Scully,
NICE!!!! How thoughtful of your 'friend' and 'sister in the truth'.
I could probably fill volumes with 'loving' acts and words of the brothers, but here are a few:
1) An MS in a congregation in Conroe, Texas (should I put his name...hmmmm) was a very heavy drinker, and his wife was an alcoholic. She would show up to the morning weekday service with a travel mug full of diet Pepsi and vodka. I was at his house one night and he was really totalled, along with his brother, and they begin to chase his well-endowed 13 y/o daughter around the house trying to take off her top and her bra. Shortly thereafter, my oldest step-daughter somehow wound up going to Galveston with this girl and her alcoholic mother. Her mother, drunk, pulled down her pants and urinated on the Strand and offered to 'sell' her daughter to a group of drunk businessmen. When I brought this up to the elders, one was sympathetic, but two turned to me and said "Well, we don't see that you have much room to talk, as you are rarely at meetings. Maybe if you were as concerned about your spirituality as you are theirs, you would have advanced in the congregation by now."

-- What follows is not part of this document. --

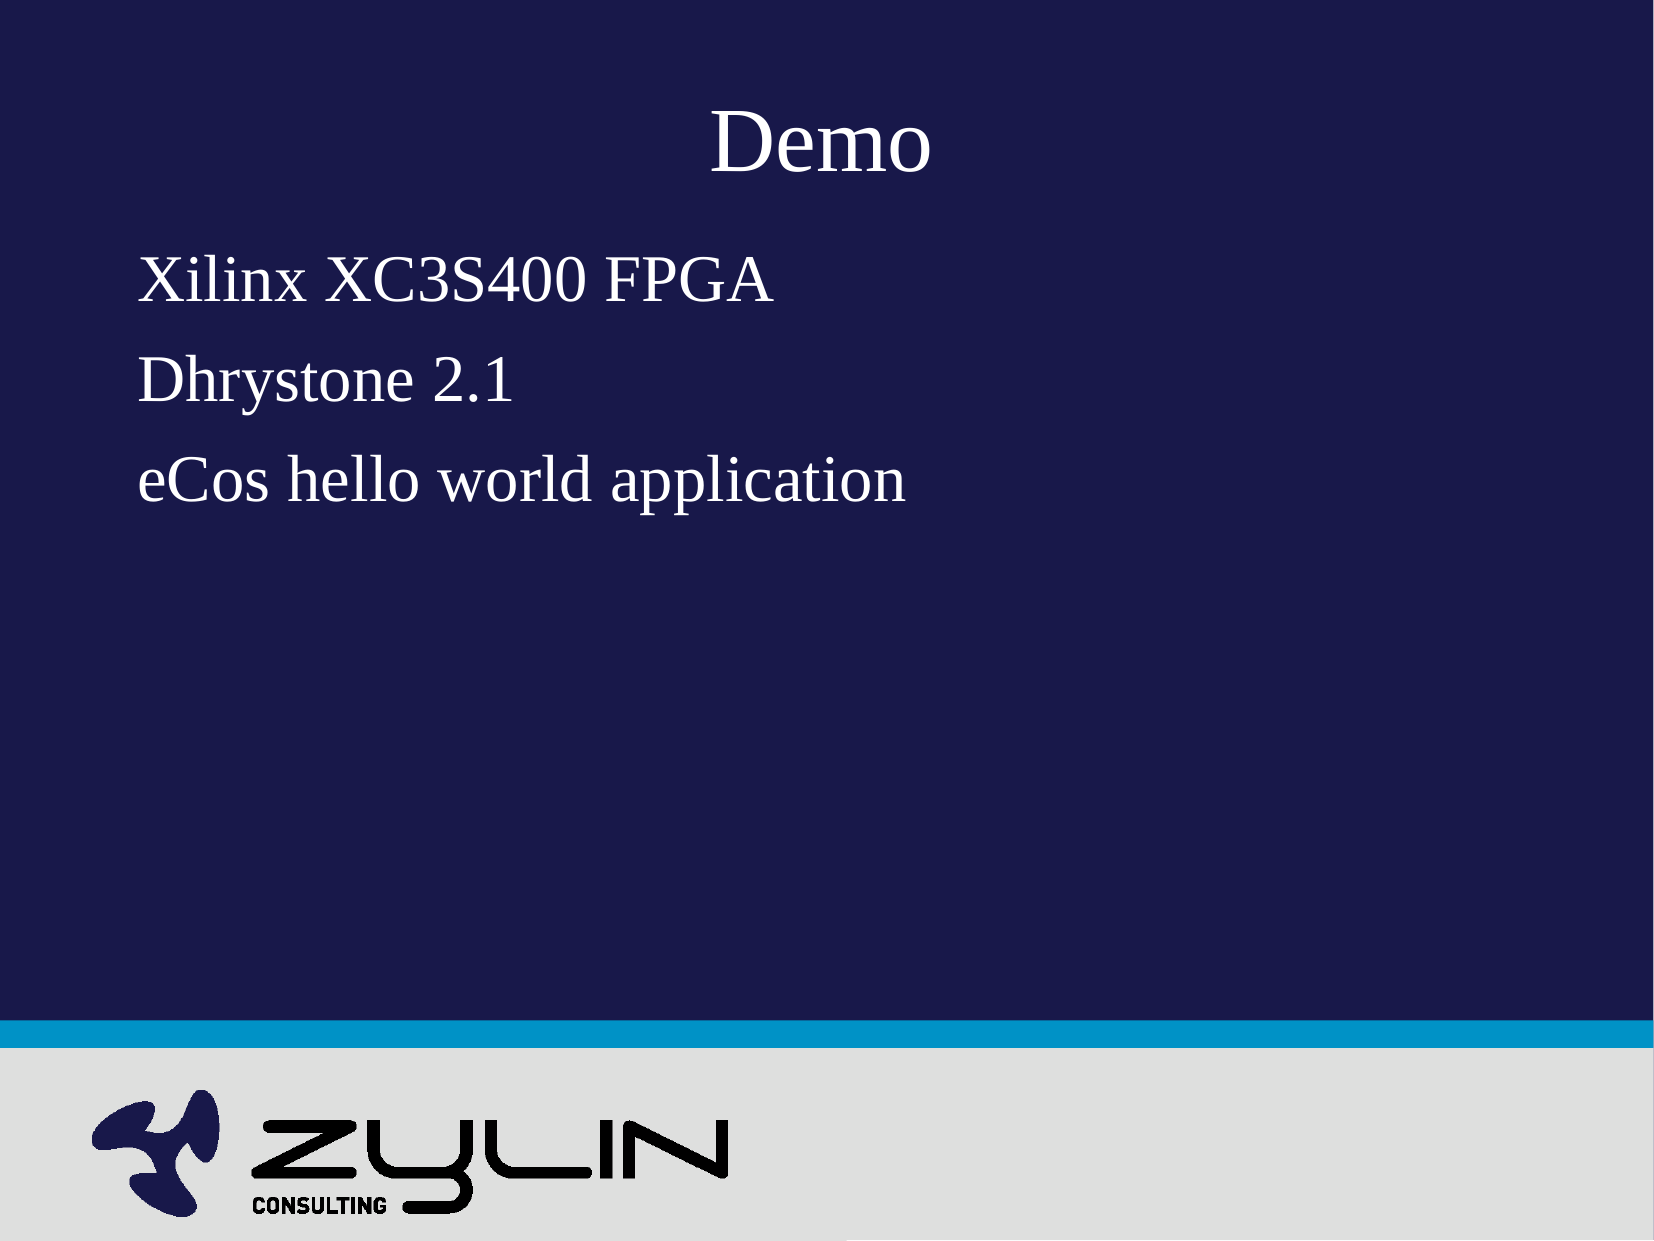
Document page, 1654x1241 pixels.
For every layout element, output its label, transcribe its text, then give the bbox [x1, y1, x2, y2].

2) Same alkie sister went to the elders several months after this (I'm sure someone mentioned my issues with them) and told them that my wife (at that time) and I were spreading gossip about two couples who had been reproved for wife-swapping. They threatened to take disciplinary action against us. It was a real neat story except neither one of us had a clue that they had been reproved (it happened before we moved into the congregation) and certainly had no knowledge of why.
3) A sister I know very well, after 30 + years as a pioneer and elders wife underwent harrassment, slander, gossip, invasion of privacy, and a host of other things at the hands of a body of elders who are so petty and small that they got their jollies by trashing the reputation of someone who had invested 20 years and countless hours into the local congregation. They would drive down the street and 'spy', but never once offered to come over and help when her home was damaged by a storm. Her worldy neighbors helped, but not her 'brothers'.
4) After having a small wine and cheese party after a memorial one year, my wife and I were counseled about engaging in 'drunken revelry' and how we could stumble some. When I told them it was a very subdued gathering of a few friends (including two MS and their wives) and there was no 'revelry' by any stretch of the imagination, I was told "Well, who are we going to believe? A ministerial servant in good standing or you?" I guess one of the 'loving' brothers had spread a little story of his own.
5) This may seem petty, but it goes to show the mentality of how they won't lift a finger unless they can count time for it. My grandmother, who has been a witness for 50+ years, had surgery. After she came home, my parents were her sole caregivers. Of course, the brothers asked my parents at the meetings that if there was 'anything they could do', to just ask. They needed someone to sit with her for a morning during the week, but couldn't find anyone in the cong to do it. Later that morning, they were driving past the hall and saw a number of cars there of people going in service. Nice to know they're ready to help...
6) I've been in healthcare for 15 years, and treated a number of witness patients, usually from the congregations I've attended. I can probably count on one hand the number of times I've seen an elder come and visit them. On the other hand, you can't beat 'worldly' clergy off with a stick. Nice to know they ignore the scriptural advice about 'praying over the sick' to engage in the unscriptural practice of door-to-door ministry.
O.k...that's enough.....as with most people here, I could go on and on.